Sen. Bernie Sanders (I-Vermont) has condemned the Biden administration’s decision this week to reject a request to lower the price of an extremely expensive prostate cancer drug that can help extend the lives of patients for months or years.
Failing what advocates considered a litmus test of the administration’s willingness to act on prescription drug prices on Tuesday, the National Institutes of Health (NIH) announced that it will not use its “march-in” authority to lower the price of the drug, Xtandi, which was developed using taxpayer funds. The administration instead announced that it will be conducting a “review” of march-in authority, which advocates dismissed as a move to shield itself from criticism of the rejection.
Sanders, who has made lowering the price of prescription drugs a focus in recent months, said that he is “extremely disappointed” in an unusually critical and pointed statement against the Biden administration on Tuesday.
“This is a drug that was invented with taxpayer dollars by scientists at [University of California, Los Angeles] and can be purchased in Canada for one-fifth the U.S. price. The Japanese drugmaker Astellas, which made $1 billion in profits in 2021, has raised the price of this drug by more than 75 percent,” Sanders said. “How many prostate cancer patients will die because they cannot afford this unacceptable price?”
Rep. Lloyd Doggett (Texas), the top Democrat on the Ways and Means Health Subcommittee, also issued a statement criticizing the decision.
“Today’s decision is a blow to prostate cancer patients, their families, and taxpayers,” Doggett said. “The Biden Administration has missed yet another opportunity to do something meaningful to lower prescription drug costs and protect taxpayer investments. Its decision protects monopolists over taxpayers and patients, despite clear statutory authority and reasonableness to intervene. This decision effectively rubber stamps continued Big Pharma abuse.”
The price of Xtandi is a major problem for many prostate cancer patients.
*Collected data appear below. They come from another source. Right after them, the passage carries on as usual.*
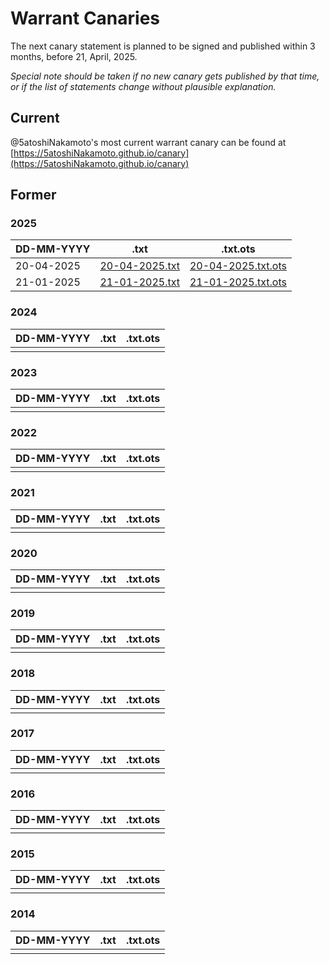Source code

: # Warrant Canaries

The next canary statement is planned to be signed and published within 3 months, before 21, April, 2025.

*Special note should be taken if no new canary gets published by that time, or if the list of statements change without plausible explanation.*

## Current

@5atoshiNakamoto's most current warrant canary can be found at [https://5atoshiNakamoto.github.io/canary](https://5atoshiNakamoto.github.io/canary)

## Former

### 2025

| DD-MM-YYYY | .txt | .txt.ots |
| --- | --- | --- |
| 20-04-2025 | [20-04-2025.txt](./20-04-2025.txt) | [20-04-2025.txt.ots](./20-04-2025.txt.ots) |
| 21-01-2025 | [21-01-2025.txt](./21-01-2025.txt) | [21-01-2025.txt.ots](../canary.txt.ots) |

### 2024

| DD-MM-YYYY | .txt | .txt.ots |
| --- | --- | --- |
| | |

### 2023

| DD-MM-YYYY | .txt | .txt.ots |
| --- | --- | --- |
| | |

### 2022

| DD-MM-YYYY | .txt | .txt.ots |
| --- | --- | --- |
| | |

### 2021

| DD-MM-YYYY | .txt | .txt.ots |
| --- | --- | --- |
| | |

### 2020

| DD-MM-YYYY | .txt | .txt.ots |
| --- | --- | --- |
| | |

### 2019

| DD-MM-YYYY | .txt | .txt.ots |
| --- | --- | --- |
| | |

### 2018

| DD-MM-YYYY | .txt | .txt.ots |
| --- | --- | --- |
| | |

### 2017

| DD-MM-YYYY | .txt | .txt.ots |
| --- | --- | --- |
| | |

### 2016

| DD-MM-YYYY | .txt | .txt.ots |
| --- | --- | --- |
| | |

### 2015

| DD-MM-YYYY | .txt | .txt.ots |
| --- | --- | --- |
| | |

### 2014

| DD-MM-YYYY | .txt | .txt.ots |
| --- | --- | --- |
| | |

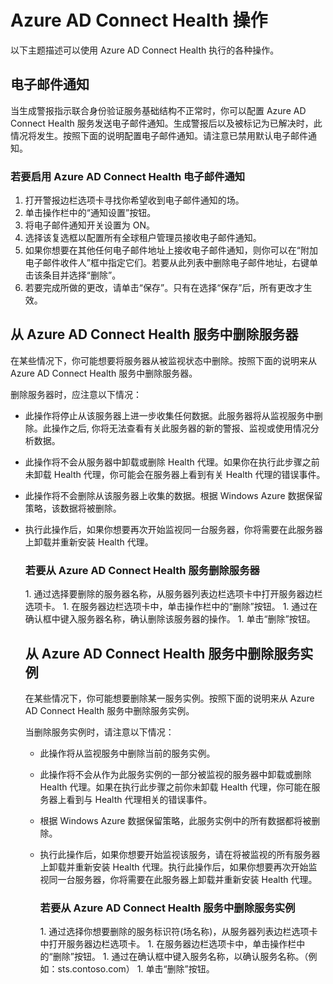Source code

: <properties 
	pageTitle="Azure AD Connect Health 操作。" 
	description="这是描述部署 Azure AD Connect Health 后，可以执行的其他操作的 Azure AD Connect Health 页。" 
	services="active-directory" 
	documentationCenter="" 
	authors="billmath" 
	manager="swadhwa" 
	editor="curtand"/>

<tags 
	ms.service="active-directory" 
	ms.date="07/12/2015"
	wacn.date="08/29/2015"/>

# Azure AD Connect Health 操作

以下主题描述可以使用 Azure AD Connect Health 执行的各种操作。

## 电子邮件通知
当生成警报指示联合身份验证服务基础结构不正常时，你可以配置 Azure AD Connect Health 服务发送电子邮件通知。生成警报后以及被标记为已解决时，此情况将发生。按照下面的说明配置电子邮件通知。请注意已禁用默认电子邮件通知。


### 若要启用 Azure AD Connect Health 电子邮件通知

1. 打开警报边栏选项卡寻找你希望收到电子邮件通知的场。
1. 单击操作栏中的“通知设置”按钮。
1. 将电子邮件通知开关设置为 ON。
1. 选择该复选框以配置所有全球租户管理员接收电子邮件通知。
1. 如果你想要在其他任何电子邮件地址上接收电子邮件通知，则你可以在“附加电子邮件收件人”框中指定它们。若要从此列表中删除电子邮件地址，右键单击该条目并选择“删除”。
1. 若要完成所做的更改，请单击“保存”。只有在选择“保存”后，所有更改才生效。






## 从 Azure AD Connect Health 服务中删除服务器

在某些情况下，你可能想要将服务器从被监视状态中删除。按照下面的说明来从 Azure AD Connect Health 服务中删除服务器。

删除服务器时，应注意以下情况：

- 此操作将停止从该服务器上进一步收集任何数据。此服务器将从监视服务中删除。此操作之后, 你将无法查看有关此服务器的新的警报、监视或使用情况分析数据。
- 此操作将不会从服务器中卸载或删除 Health 代理。如果你在执行此步骤之前未卸载 Health 代理，你可能会在服务器上看到有关 Health 代理的错误事件。
- 此操作将不会删除从该服务器上收集的数据。根据 Windows Azure 数据保留策略，该数据将被删除。 
- 执行此操作后，如果你想要再次开始监视同一台服务器，你将需要在此服务器上卸载并重新安装 Health 代理。 


	### 若要从 Azure AD Connect Health 服务删除服务器
<ol>
1. 通过选择要删除的服务器名称，从服务器列表边栏选项卡中打开服务器边栏选项卡。 
1. 在服务器边栏选项卡中，单击操作栏中的“删除”按钮。
1. 通过在确认框中键入服务器名称，确认删除该服务器的操作。
1. 单击“删除”按钮。







## 从 Azure AD Connect Health 服务中删除服务实例

在某些情况下，你可能想要删除某一服务实例。按照下面的说明来从 Azure AD Connect Health 服务中删除服务实例。

当删除服务实例时，请注意以下情况：

- 此操作将从监视服务中删除当前的服务实例。 
- 此操作将不会从作为此服务实例的一部分被监视的服务器中卸载或删除 Health 代理。如果在执行此步骤之前你未卸载 Health 代理，你可能在服务器上看到与 Health 代理相关的错误事件。 
- 根据 Windows Azure 数据保留策略，此服务实例中的所有数据都将被删除。 
- 执行此操作后，如果你想要开始监视该服务，请在将被监视的所有服务器上卸载并重新安装 Health 代理。执行此操作后，如果你想要再次开始监视同一台服务器，你将需要在此服务器上卸载并重新安装 Health 代理。







	### 若要从 Azure AD Connect Health 服务中删除服务实例
<ol>
1. 通过选择你想要删除的服务标识符(场名称)，从服务器列表边栏选项卡中打开服务器边栏选项卡。 
1. 在服务器边栏选项卡中，单击操作栏中的“删除”按钮。
1. 通过在确认框中键入服务名称，以确认服务名称。（例如：sts.contoso.com） 
1. 单击“删除”按钮。

<!---HONumber=67-->
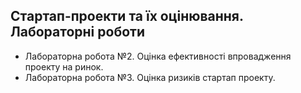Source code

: ## Стартап-проекти та їх оцінювання. Лабораторні роботи

- Лабораторна робота №2. Оцінка ефективності впровадження проекту на ринок.
- Лабораторна робота №3. Оцінка ризиків стартап проекту.
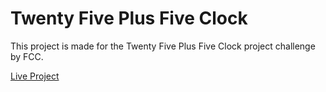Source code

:# Twenty Five Plus Five Clock

This project is made for the Twenty Five Plus Five Clock project challenge by FCC.

[Live Project](https://kaustubh-26.github.io/javascript-calculator/)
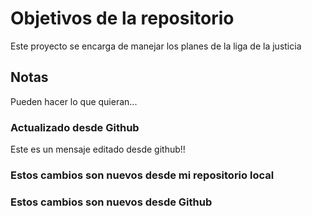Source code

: # Objetivos de la repositorio

Este proyecto se encarga de manejar los planes de la liga de la justicia


## Notas
Pueden hacer lo que quieran...

### Actualizado desde Github
Este es un mensaje editado desde github!!

### Estos cambios son nuevos desde mi repositorio local
### Estos cambios son nuevos desde Github
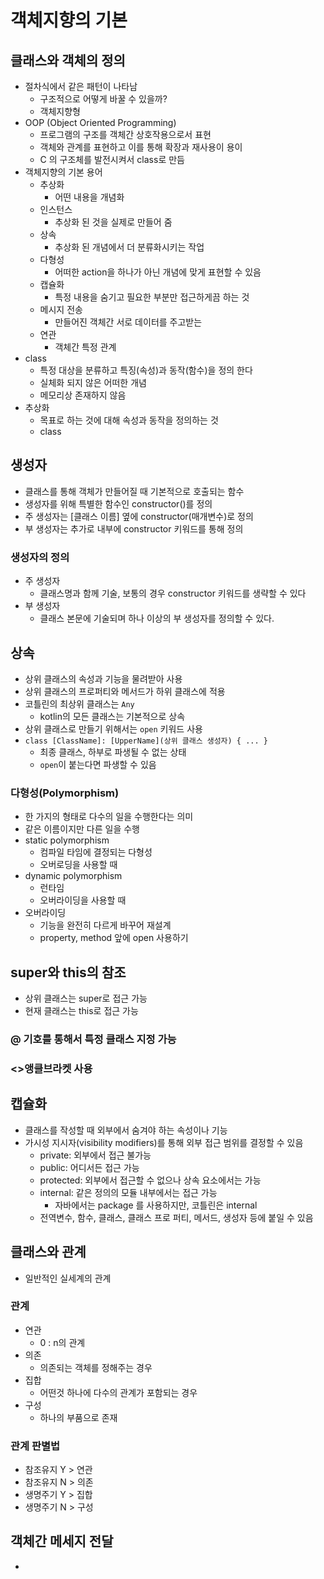 # 객체지향의 기본

## 클래스와 객체의 정의

- 절차식에서 같은 패턴이 나타남
  - 구조적으로 어떻게 바꿀 수 있을까?
  - 객체지향형
- OOP (Object Oriented Programming)
  - 프로그램의 구조를 객체간 상호작용으로서 표현
  - 객체와 관계를 표현하고 이를 통해 확장과 재사용이 용이
  - C 의 구조체를 발전시켜서 class로 만듬
- 객체지향의 기본 용어
  - 추상화
    - 어떤 내용을 개념화
  - 인스턴스
    - 추상화 된 것을 실제로 만들어 줌
  - 상속
    - 추상화 된 개념에서 더 분류화시키는 작업
  - 다형성
    - 어떠한 action을 하나가 아닌 개념에 맞게 표현할 수 있음
  - 캡슐화
    - 특정 내용을 숨기고 필요한 부분만 접근하게끔 하는 것
  - 메시지 전송
    - 만들어진 객체간 서로 데이터를 주고받는
  - 연관
    - 객체간 특정 관계
- class
  - 특정 대상을 분류하고 특징(속성)과 동작(함수)을 정의 한다
  - 실체화 되지 않은 어떠한 개념
  - 메모리상 존재하지 않음
- 추상화
  - 목표로 하는 것에 대해 속성과 동작을 정의하는 것
  - class

## 생성자

- 클래스를 통해 객체가 만들어질 때 기본적으로 호출되는 함수
- 생성자를 위해 특별한 함수인 constructor()를 정의
- 주 생성자는 [클래스 이름] 옆에 constructor(매개변수)로 정의
- 부 생성자는 추가로 내부에 constructor 키워드를 통해 정의

### 생성자의 정의

- 주 생성자
  - 클래스명과 함께 기술, 보통의 경우 constructor 키워드를 생략할 수 있다
- 부 생성자
  - 클래스 본문에 기술되며 하나 이상의 부 생성자를 정의할 수 있다.

## 상속

- 상위 클래스의 속성과 기능을 물려받아 사용
- 상위 클래스의 프로퍼티와 메서드가 하위 클래스에 적용
- 코틀린의 최상위 클래스는 `Any`
  - kotlin의 모든 클래스는 기본적으로 상속
- 상위 클래스로 만들기 위해서는 `open` 키워드 사용
- `class [ClassName]: [UpperName](상위 클래스 생성자) { ... }`
  - 최종 클래스, 하부로 파생될 수 없는 상태
  - `open`이 붙는다면 파생할 수 있음

### 다형성(Polymorphism)

- 한 가지의 형태로 다수의 일을 수행한다는 의미
- 같은 이름이지만 다른 일을 수행
- static polymorphism
  - 컴파일 타임에 결정되는 다형성
  - 오버로딩을 사용할 때
- dynamic polymorphism
  - 런타임
  - 오버라이딩을 사용할 때
- 오버라이딩
  - 기능을 완전히 다르게 바꾸어 재설계
  - property, method 앞에 open 사용하기

## super와 this의 참조

- 상위 클래스는 super로 접근 가능
- 현재 클래스는 this로 접근 가능

### @ 기호를 통해서 특정 클래스 지정 가능

### \<>앵클브라켓 사용

## 캡슐화

- 클래스를 작성할 때 외부에서 숨겨야 하는 속성이나 기능
- 가시성 지시자(visibility modifiers)를 통해 외부 접근 범위를 결정할 수 있음
  - private: 외부에서 접근 불가능
  - public: 어디서든 접근 가능
  - protected: 외부에서 접근할 수 없으나 상속 요소에서는 가능
  - internal: 같은 정의의 모듈 내부에서는 접근 가능
    - 자바에서는 package 를 사용하지만, 코틀린은 internal
  - 전역변수, 함수, 클래스, 클래스 프로 퍼티, 메서드, 생성자 등에 붙일 수 있음

## 클래스와 관계

- 일반적인 실세계의 관계

### 관계

- 연관
  - 0 : n의 관계
- 의존
  - 의존되는 객체를 정해주는 경우
- 집합
  - 어떤것 하나에 다수의 관계가 포함되는 경우
- 구성
  - 하나의 부품으로 존재

### 관계 판별법

- 참조유지 Y > 연관
- 참조유지 N > 의존
- 생명주기 Y > 집합
- 생명주기 N > 구성

## 객체간 메세지 전달

-
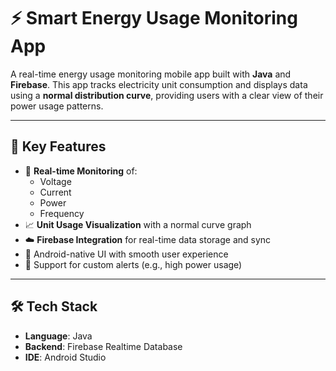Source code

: # ⚡ Smart Energy Usage Monitoring App

A real-time energy usage monitoring mobile app built with **Java** and **Firebase**. This app tracks electricity unit consumption and displays data using a **normal distribution curve**, providing users with a clear view of their power usage patterns.

---

## 🚀 Key Features

- 🔌 **Real-time Monitoring** of:
  - Voltage
  - Current
  - Power
  - Frequency
- 📈 **Unit Usage Visualization** with a normal curve graph
- ☁️ **Firebase Integration** for real-time data storage and sync
- 📱 Android-native UI with smooth user experience
- 🔔 Support for custom alerts (e.g., high power usage)

---

## 🛠 Tech Stack

- **Language**: Java  
- **Backend**: Firebase Realtime Database  
- **IDE**: Android Studio  





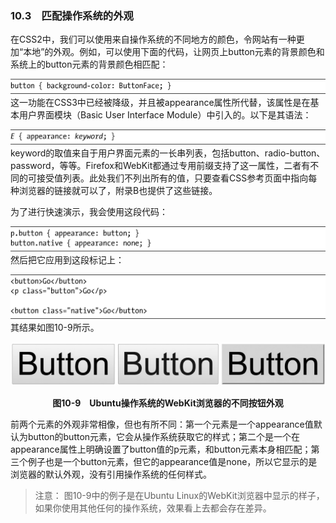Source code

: ### 10.3　匹配操作系统的外观

在CSS2中，我们可以使用来自操作系统的不同地方的颜色，令网站有一种更加“本地”的外观。例如，可以使用下面的代码，让网页上button元素的背景颜色和系统上的button元素的背景颜色相匹配：

![401.png](../images/401.png)
这一功能在CSS3中已经被降级，并且被appearance属性所代替，该属性是在基本用户界面模块（Basic User Interface Module）中引入的。以下是其语法：

![402.png](../images/402.png)
keyword的取值来自于用户界面元素的一长串列表，包括button、radio-button、password，等等。Firefox和WebKit都通过专用前缀支持了这一属性，二者有不同的可接受值列表。此处我们不列出所有的值，只要查看CSS参考页面中指向每种浏览器的链接就可以了，附录B也提供了这些链接。

为了进行快速演示，我会使用这段代码：

![403.png](../images/403.png)
然后把它应用到这段标记上：

![404.png](../images/404.png)
其结果如图10-9所示。

![405.png](../images/405.png)
<center class="my_markdown"><b class="my_markdown">图10-9　Ubuntu操作系统的WebKit浏览器的不同按钮外观</b></center>

前两个元素的外观非常相像，但也有所不同：第一个元素是一个appearance值默认为button的button元素，它会从操作系统获取它的样式；第二个是一个在appearance属性上明确设置了button值的p元素，和button元素本身相匹配；第三个例子也是一个button元素，但它的appearance值是none，所以它显示的是浏览器的默认外观，没有引用操作系统的任何样式。

> 注意：
> 图10-9中的例子是在Ubuntu Linux的WebKit浏览器中显示的样子，如果你使用其他任何的操作系统，效果看上去都会存在差异。

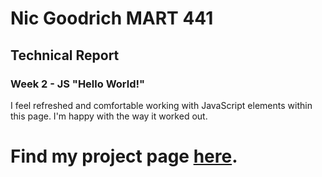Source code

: # Nic Goodrich MART 441

## Technical Report

### Week 2 - JS "Hello World!"

I feel refreshed and comfortable working with JavaScript elements within this page. I'm happy with the way it worked out. 

# Find my project page <a href="https://goodrichnic.github.io/441-goodrichnic" target="_blank">here</a>.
The average wholesale price for Xtandi is nearly $190,000 a year, with an out-of-pocket price of roughly $10,000 a year for patients on Medicare, making it one of the costliest drugs on Medicare’s list. The price makes the drug out of reach or financially ruinous for many patients — and because it is so expensive, doctors often have to obtain prior approval from private insurers to prescribe it, making it even more inaccessible.
The problem disproportionately affects Black people. Prostate cancer has one of the highest disparities between the rate of white and Black people who contract it, and Black people are two times more likely to die of prostate cancer than their white counterparts.
As with many — if not most — prescription drugs, Xtandi costs far more in the U.S. than it does in other countries. According to Knowledge Ecology International, which filed the request for the administration to use its march-in authority to lower the price of the drug, the drug is three to five times more expensive in the U.S. than it is in other countries.
The administration’s rejection comes despite the fact that patient advocates say that the government has the authority to exercise its march-in rights in this way, as allowed under the 1980 Bayh-Dole Act. Knowledge Ecology International called the decision “appalling,” pointing out that not only did officials reject the request, they also didn’t use the threat of exercising march-in rights to pressure manufacturer Astellas or Pfizer to lower the price themselves — an action officials have taken in the past.